Dès l’énoncé du thème au violoncelle puis au violon, toutes ces qualités sont là, annonçant trois quarts d’heure de musique riches en émotion. Le ton grave et tourmenté du premier mouvement est remplacé par le thème des variations, au piano, au beau son épuré, repris immédiatement par les deux autres instruments chantants et larges. On assiste à des étincelles d’inspiration parfois étonnantes, comme celle de Liya Petrova qui insère pendant une fracture de seconde un très léger glissando comparable à un violon tzigane, ou encore celle d’Aurélien Pascal qui, dans l’introduction de la valse, joue les mêmes notes répétées dont chacune a un visage très différent. À l’extrême fin de ce poème musical épique, Alexandre Kantorow crée un petit miracle avec ce rythme de la marche funèbre lente et pesante, mais pas lourde pour autant. Le dosage est vraiment subtil, mais il ne semble rien calculer, tout semble si naturel et évident chez lui.

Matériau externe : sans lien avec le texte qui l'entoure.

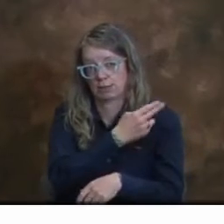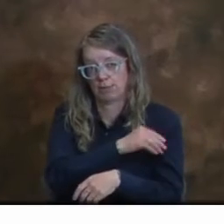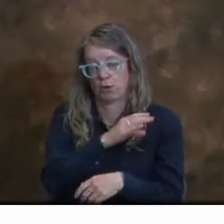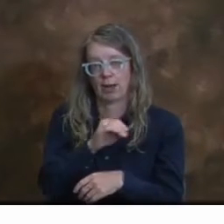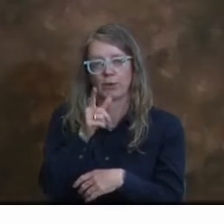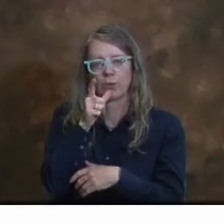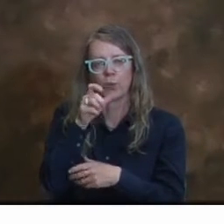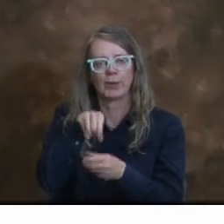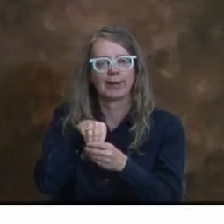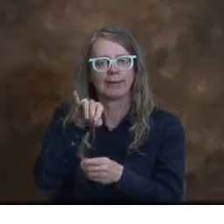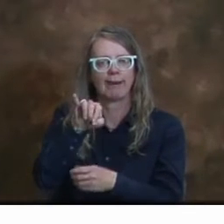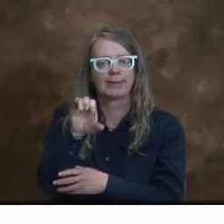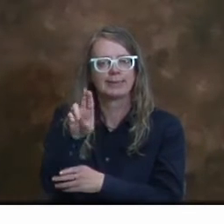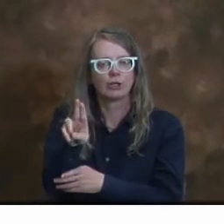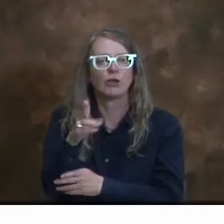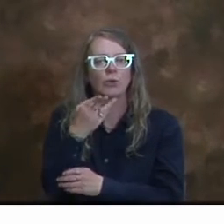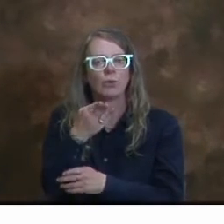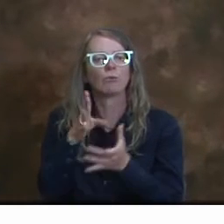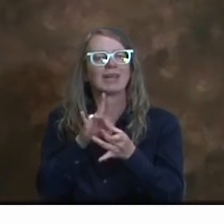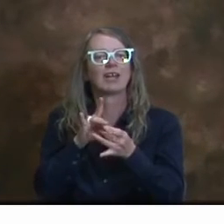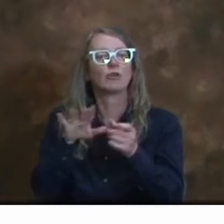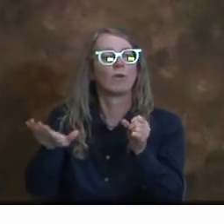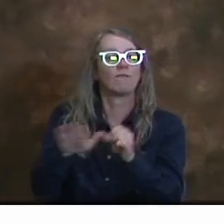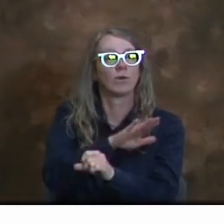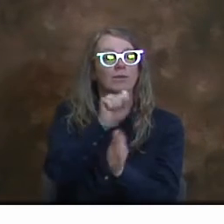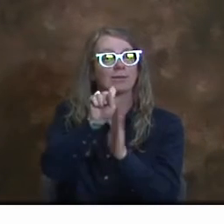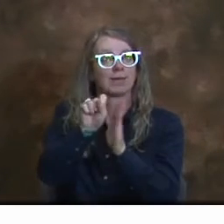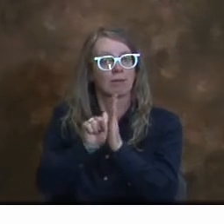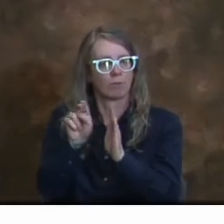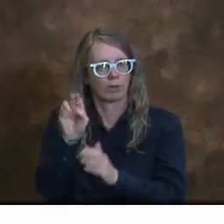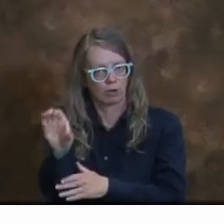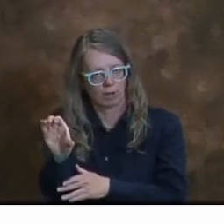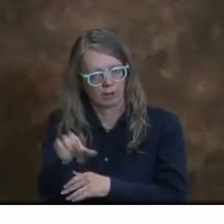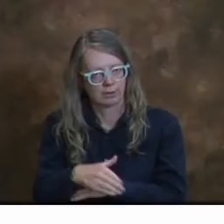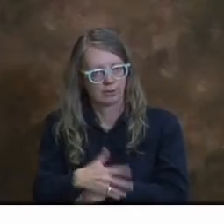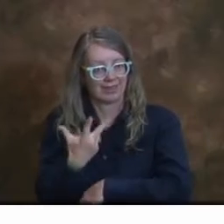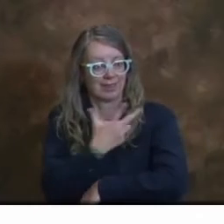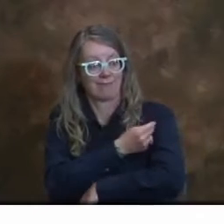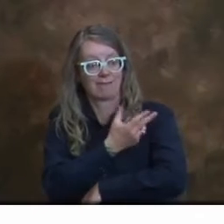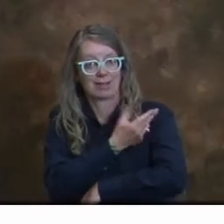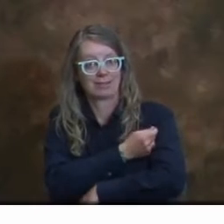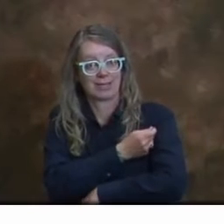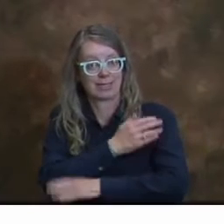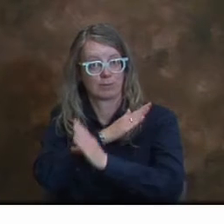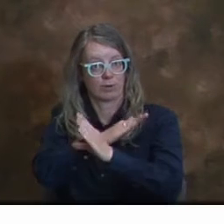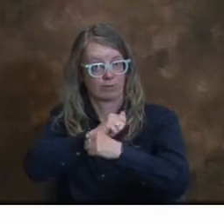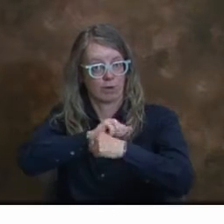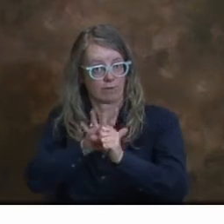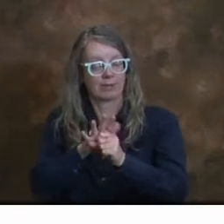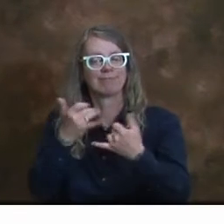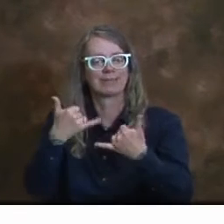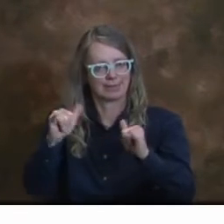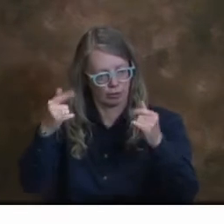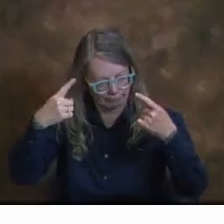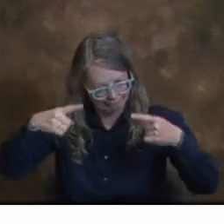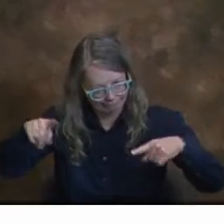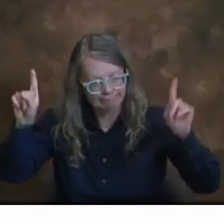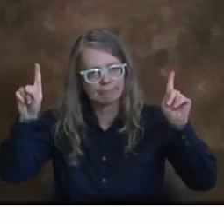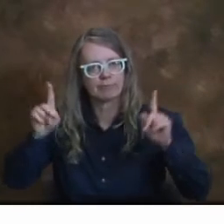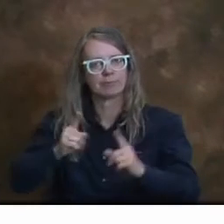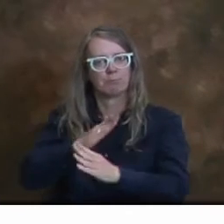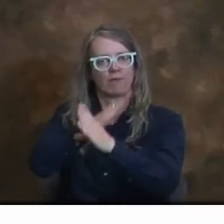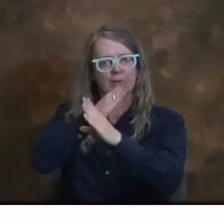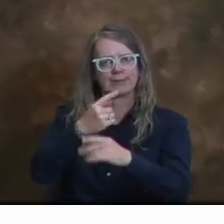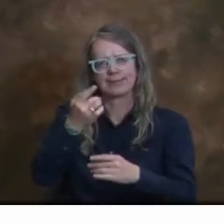de camas regulares como de UCI. Las vacunas continúan mostrando su prevención a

Une soirée Brahms-Debussy-Chopin

Le soir, le trio revient, renforcé par trois autres artistes : le violoniste David Petrlik, l’altiste Antoine Tamestit et le contrebassiste Yann Dubost. Alexandre Kantorow ouvre le bal en solo avec les deux premières Ballades de Brahms et impose magistralement son jeu. Les pièces se déroulent comme un excellent roman, dans une attente toujours renouvelé de ce qui va se passer aux notes suivantes, mais en même temps, on se laisse guider par la profondeur de l’expression.

Liya Petrova se joint à lui pour la Sonate pour violon et piano de Debussy. La violoniste opte pour un Debussy épais et dense, avec une sonorité chaude (premier mouvement). Sa sensualité frôle l’érotisme (la partie habanera du Finale) sans toutefois dépasser la frontière. Si cette épaisseur, charnue et sanguine, nous trouble car nous attendions une musique plus aérée, son interprétation a toutefois la force de convaincre.

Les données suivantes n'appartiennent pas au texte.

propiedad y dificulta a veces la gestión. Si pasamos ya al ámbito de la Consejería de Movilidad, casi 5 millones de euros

Ensuite, c’est au tour d’Antoine Tamestit d’interpréter la Sonate n° 1 pour alto et piano de Brahms. Il s’agit de la transcription par le compositeur de la Sonate pour clarinette et piano. Nos interprètes ouvrent l’Allegro appassionato plutôt large et posé, le caractère qui va évoluer dans le 3e mouvement vers l’expression de grâce (Allegretto grazioso), presque de bonté chez Tamestit. Le Vivace final est très vif, l’altiste élance le corps dans le prolongement du bras, du poignet et de l’archet ; ses gestes sont éloquents dans la direction où il veut mener la musique. Mais le moment le plus délicieux est le mouvement lent. Il s'en dégage une finesse onctueuse qui va au tréfonds de l’âme et apaise l’esprit grâce à la douceur de la voix, cette voix qui irrigue tout ce qui nous entoure… Quel moment !

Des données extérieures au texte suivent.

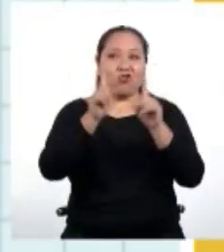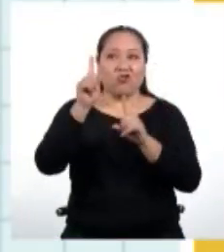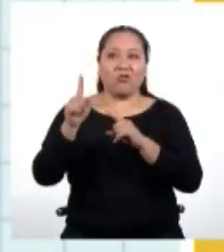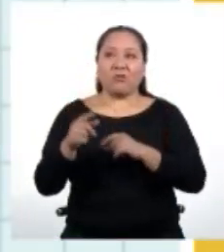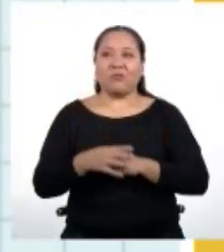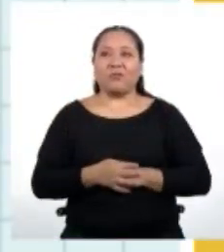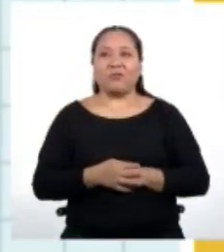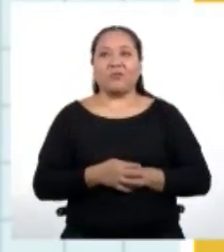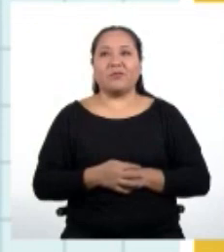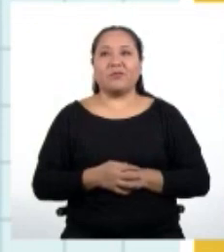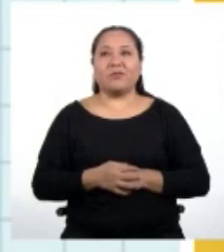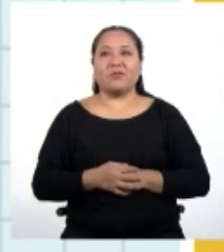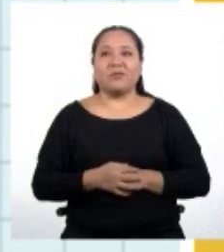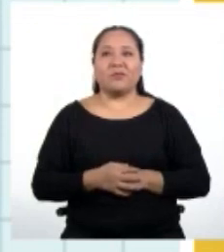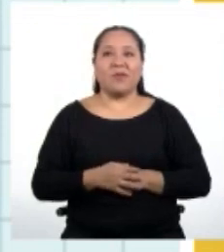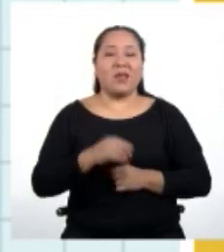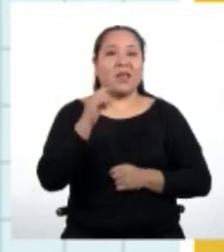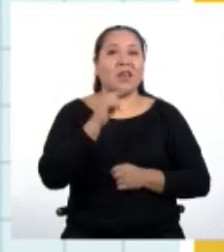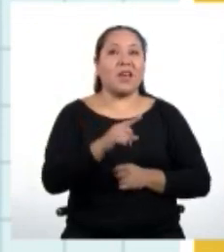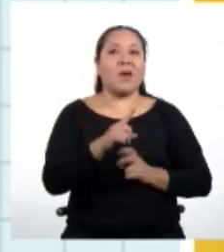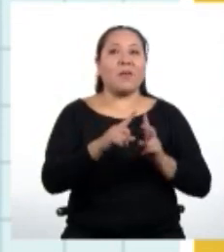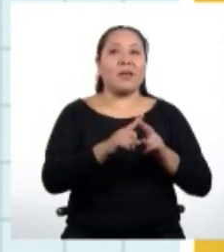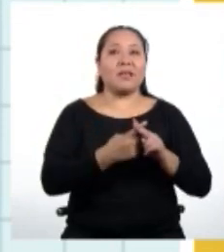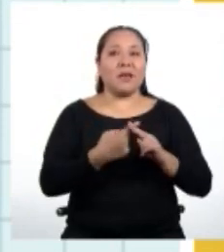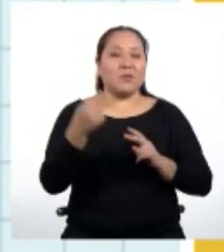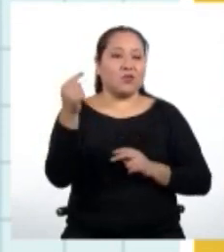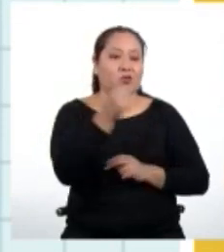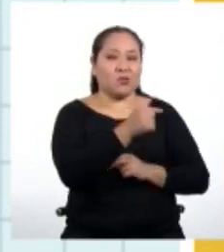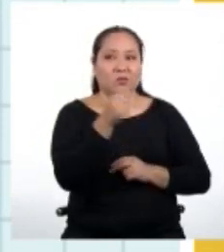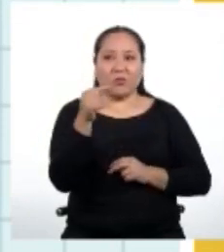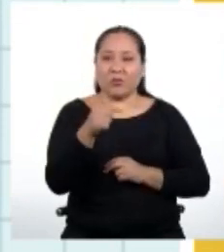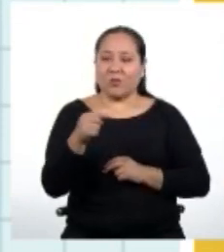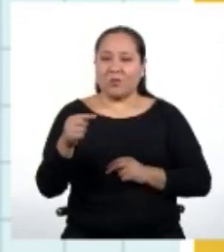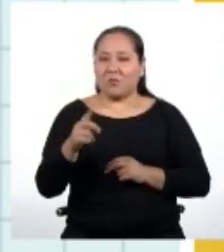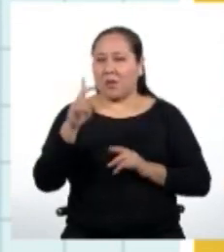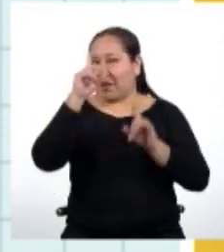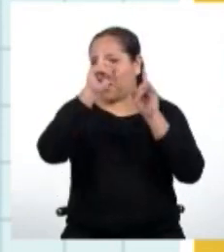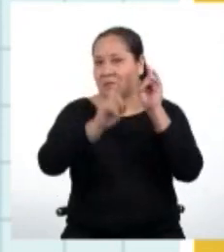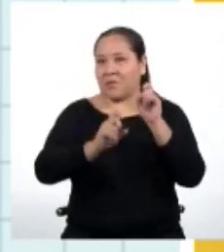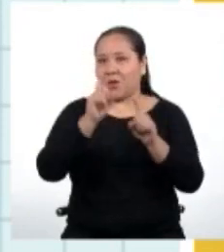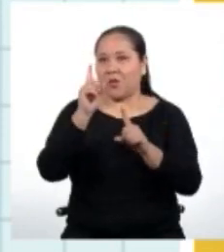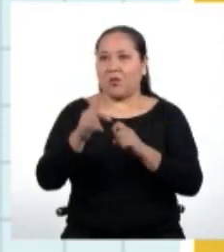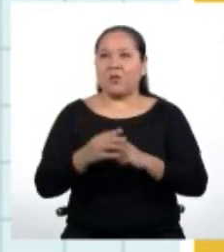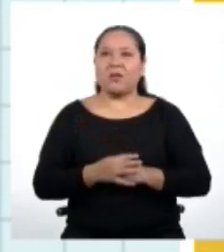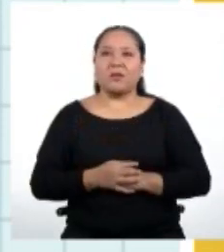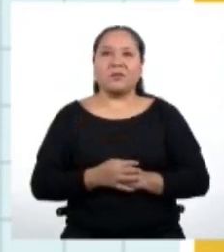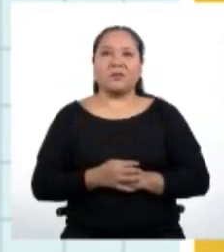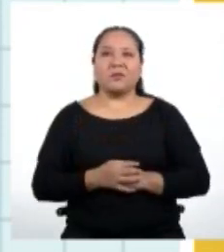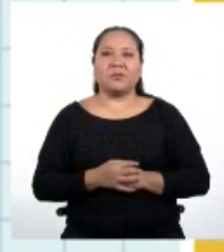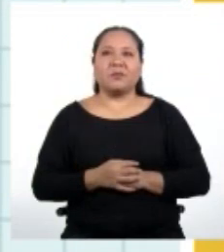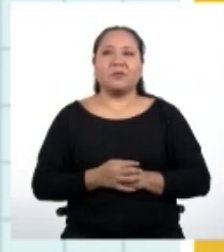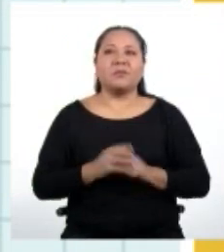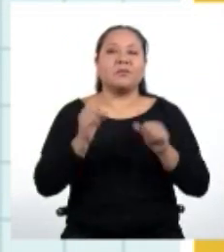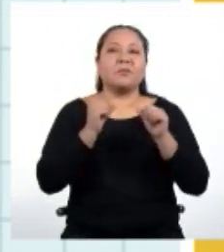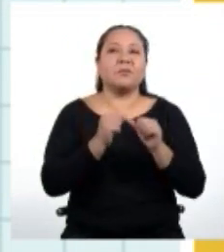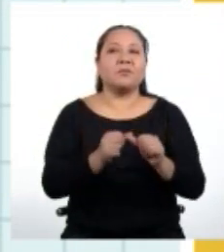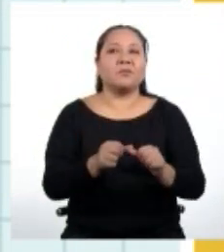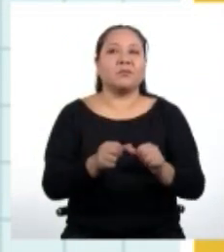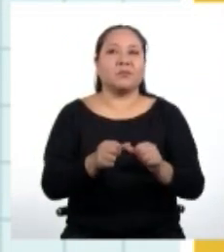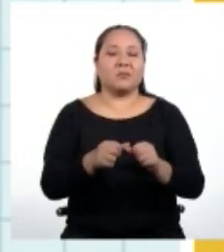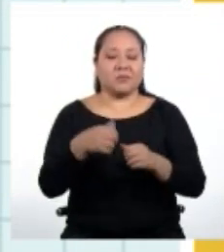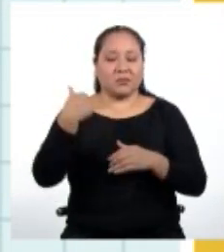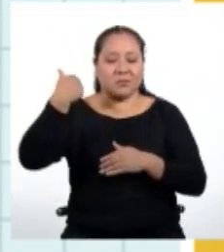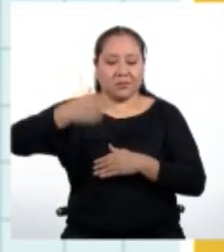¿Qué te parece si partimos de aquí para hacernos algunas preguntas? Continuamos con la secuencia de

Pour terminer la soirée, Alexandre Kantorow interprète le Concerto n° 2 en fa mineur de Chopin dans une version pour piano et quintette à cordes. La partie orchestrale, dont l’écriture est souvent qualifiée d’ennuyeuse, prend une autre allure aux archets de cinq solistes ; et ce sont bien des solistes qui la jouent, avec leur part d’affirmation parfois très prononcée alors que,j dans la version originelle, l’orchestre reste habituellement un accompagnement du piano. Et avec de tels compagnons, le pianiste est encore plus affirmatif. C’est un Chopin robuste, musclé, avec une ossature massive, comme on l’entend rarement. Dans Larghetto, le sentimentalisme n’a aucune place dans l'interprétation, mais une délicatesse et une sérénité. Il y brise certains accords à la main gauche, ce qui enrichit le propos mais aussi la sonorité. Il n’insiste pas sur la virtuosité du troisième mouvement (il n’en a nullement besoin), mais on assiste à l’art du temps qui passe, et dans ce temps, chaque instant est une découverte d’un Chopin solidement bâti.

Un bis favori de notre pianiste clôture cette soirée enchanteresse : le finale de L’Oiseau de feu de Stravinsky dans la transcription de Guido Agosti.

Le Festival international de piano La Roque d’Anthéron continue jusqu’au 21 août.